EXERCISE →
Start to finish, return the listing exactly as written.
※
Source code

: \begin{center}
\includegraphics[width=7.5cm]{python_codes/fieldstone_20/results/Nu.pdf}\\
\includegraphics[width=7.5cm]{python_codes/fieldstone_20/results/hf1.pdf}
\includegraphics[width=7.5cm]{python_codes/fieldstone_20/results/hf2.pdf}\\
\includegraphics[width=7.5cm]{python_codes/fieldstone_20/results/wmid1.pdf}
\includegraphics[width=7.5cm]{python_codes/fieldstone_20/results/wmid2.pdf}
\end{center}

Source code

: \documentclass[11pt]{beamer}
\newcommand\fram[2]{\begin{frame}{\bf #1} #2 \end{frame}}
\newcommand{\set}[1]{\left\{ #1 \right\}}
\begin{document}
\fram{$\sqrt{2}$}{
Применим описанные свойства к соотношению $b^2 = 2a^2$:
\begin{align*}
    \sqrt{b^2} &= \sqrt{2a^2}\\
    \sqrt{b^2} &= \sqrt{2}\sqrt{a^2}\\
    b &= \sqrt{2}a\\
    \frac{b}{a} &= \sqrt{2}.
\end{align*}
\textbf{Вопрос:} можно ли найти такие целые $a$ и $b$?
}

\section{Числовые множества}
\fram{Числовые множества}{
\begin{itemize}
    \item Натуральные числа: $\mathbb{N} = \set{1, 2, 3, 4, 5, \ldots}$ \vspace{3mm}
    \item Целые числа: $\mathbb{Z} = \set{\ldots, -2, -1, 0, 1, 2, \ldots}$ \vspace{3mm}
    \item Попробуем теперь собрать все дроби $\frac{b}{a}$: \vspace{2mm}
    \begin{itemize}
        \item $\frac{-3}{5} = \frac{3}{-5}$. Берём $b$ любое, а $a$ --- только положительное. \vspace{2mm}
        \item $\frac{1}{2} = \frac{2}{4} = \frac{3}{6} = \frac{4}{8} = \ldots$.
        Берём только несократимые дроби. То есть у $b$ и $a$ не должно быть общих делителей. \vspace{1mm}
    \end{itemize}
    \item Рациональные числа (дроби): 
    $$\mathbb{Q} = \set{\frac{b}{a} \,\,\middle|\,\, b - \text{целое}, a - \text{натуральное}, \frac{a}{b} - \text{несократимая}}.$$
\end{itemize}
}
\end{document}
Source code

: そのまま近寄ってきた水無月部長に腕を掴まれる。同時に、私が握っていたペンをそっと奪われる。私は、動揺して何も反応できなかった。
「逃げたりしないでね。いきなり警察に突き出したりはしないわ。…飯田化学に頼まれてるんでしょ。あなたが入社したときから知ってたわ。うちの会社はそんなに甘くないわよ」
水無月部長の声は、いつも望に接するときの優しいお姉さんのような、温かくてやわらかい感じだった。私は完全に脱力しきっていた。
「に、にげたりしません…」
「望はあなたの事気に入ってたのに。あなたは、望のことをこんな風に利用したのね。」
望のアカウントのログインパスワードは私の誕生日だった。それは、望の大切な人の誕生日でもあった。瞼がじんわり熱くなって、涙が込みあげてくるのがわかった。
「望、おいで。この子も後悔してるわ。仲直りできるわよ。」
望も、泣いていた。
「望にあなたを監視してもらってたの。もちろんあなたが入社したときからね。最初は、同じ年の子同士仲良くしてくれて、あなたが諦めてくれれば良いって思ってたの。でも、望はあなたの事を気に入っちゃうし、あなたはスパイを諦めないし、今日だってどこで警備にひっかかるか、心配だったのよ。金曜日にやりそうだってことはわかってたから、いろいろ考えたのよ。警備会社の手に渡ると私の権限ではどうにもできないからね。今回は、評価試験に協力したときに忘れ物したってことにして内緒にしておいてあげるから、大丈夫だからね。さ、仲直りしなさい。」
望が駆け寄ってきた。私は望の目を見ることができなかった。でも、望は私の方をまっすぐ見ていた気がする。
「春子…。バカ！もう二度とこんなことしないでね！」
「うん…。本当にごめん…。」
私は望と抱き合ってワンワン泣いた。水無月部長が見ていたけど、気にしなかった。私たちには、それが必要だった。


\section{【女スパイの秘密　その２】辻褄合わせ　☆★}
※
ANSWER BOX →
Source code

: \begin{center}
\includegraphics[width=7.5cm]{python_codes/fieldstone_20/results/Nu.pdf}\\
\includegraphics[width=7.5cm]{python_codes/fieldstone_20/results/hf1.pdf}
\includegraphics[width=7.5cm]{python_codes/fieldstone_20/results/hf2.pdf}\\
\includegraphics[width=7.5cm]{python_codes/fieldstone_20/results/wmid1.pdf}
\includegraphics[width=7.5cm]{python_codes/fieldstone_20/results/wmid2.pdf}
\end{center}

Source code

: \documentclass[11pt]{beamer}
\newcommand\fram[2]{\begin{frame}{\bf #1} #2 \end{frame}}
\newcommand{\set}[1]{\left\{ #1 \right\}}
\begin{document}
\fram{$\sqrt{2}$}{
Применим описанные свойства к соотношению $b^2 = 2a^2$:
\begin{align*}
    \sqrt{b^2} &= \sqrt{2a^2}\\
    \sqrt{b^2} &= \sqrt{2}\sqrt{a^2}\\
    b &= \sqrt{2}a\\
    \frac{b}{a} &= \sqrt{2}.
\end{align*}
\textbf{Вопрос:} можно ли найти такие целые $a$ и $b$?
}

\section{Числовые множества}
\fram{Числовые множества}{
\begin{itemize}
    \item Натуральные числа: $\mathbb{N} = \set{1, 2, 3, 4, 5, \ldots}$ \vspace{3mm}
    \item Целые числа: $\mathbb{Z} = \set{\ldots, -2, -1, 0, 1, 2, \ldots}$ \vspace{3mm}
    \item Попробуем теперь собрать все дроби $\frac{b}{a}$: \vspace{2mm}
    \begin{itemize}
        \item $\frac{-3}{5} = \frac{3}{-5}$. Берём $b$ любое, а $a$ --- только положительное. \vspace{2mm}
        \item $\frac{1}{2} = \frac{2}{4} = \frac{3}{6} = \frac{4}{8} = \ldots$.
        Берём только несократимые дроби. То есть у $b$ и $a$ не должно быть общих делителей. \vspace{1mm}
    \end{itemize}
    \item Рациональные числа (дроби): 
    $$\mathbb{Q} = \set{\frac{b}{a} \,\,\middle|\,\, b - \text{целое}, a - \text{натуральное}, \frac{a}{b} - \text{несократимая}}.$$
\end{itemize}
}
\end{document}
Source code

: そのまま近寄ってきた水無月部長に腕を掴まれる。同時に、私が握っていたペンをそっと奪われる。私は、動揺して何も反応できなかった。
「逃げたりしないでね。いきなり警察に突き出したりはしないわ。…飯田化学に頼まれてるんでしょ。あなたが入社したときから知ってたわ。うちの会社はそんなに甘くないわよ」
水無月部長の声は、いつも望に接するときの優しいお姉さんのような、温かくてやわらかい感じだった。私は完全に脱力しきっていた。
「に、にげたりしません…」
「望はあなたの事気に入ってたのに。あなたは、望のことをこんな風に利用したのね。」
望のアカウントのログインパスワードは私の誕生日だった。それは、望の大切な人の誕生日でもあった。瞼がじんわり熱くなって、涙が込みあげてくるのがわかった。
「望、おいで。この子も後悔してるわ。仲直りできるわよ。」
望も、泣いていた。
「望にあなたを監視してもらってたの。もちろんあなたが入社したときからね。最初は、同じ年の子同士仲良くしてくれて、あなたが諦めてくれれば良いって思ってたの。でも、望はあなたの事を気に入っちゃうし、あなたはスパイを諦めないし、今日だってどこで警備にひっかかるか、心配だったのよ。金曜日にやりそうだってことはわかってたから、いろいろ考えたのよ。警備会社の手に渡ると私の権限ではどうにもできないからね。今回は、評価試験に協力したときに忘れ物したってことにして内緒にしておいてあげるから、大丈夫だからね。さ、仲直りしなさい。」
望が駆け寄ってきた。私は望の目を見ることができなかった。でも、望は私の方をまっすぐ見ていた気がする。
「春子…。バカ！もう二度とこんなことしないでね！」
「うん…。本当にごめん…。」
私は望と抱き合ってワンワン泣いた。水無月部長が見ていたけど、気にしなかった。私たちには、それが必要だった。


\section{【女スパイの秘密　その２】辻褄合わせ　☆★}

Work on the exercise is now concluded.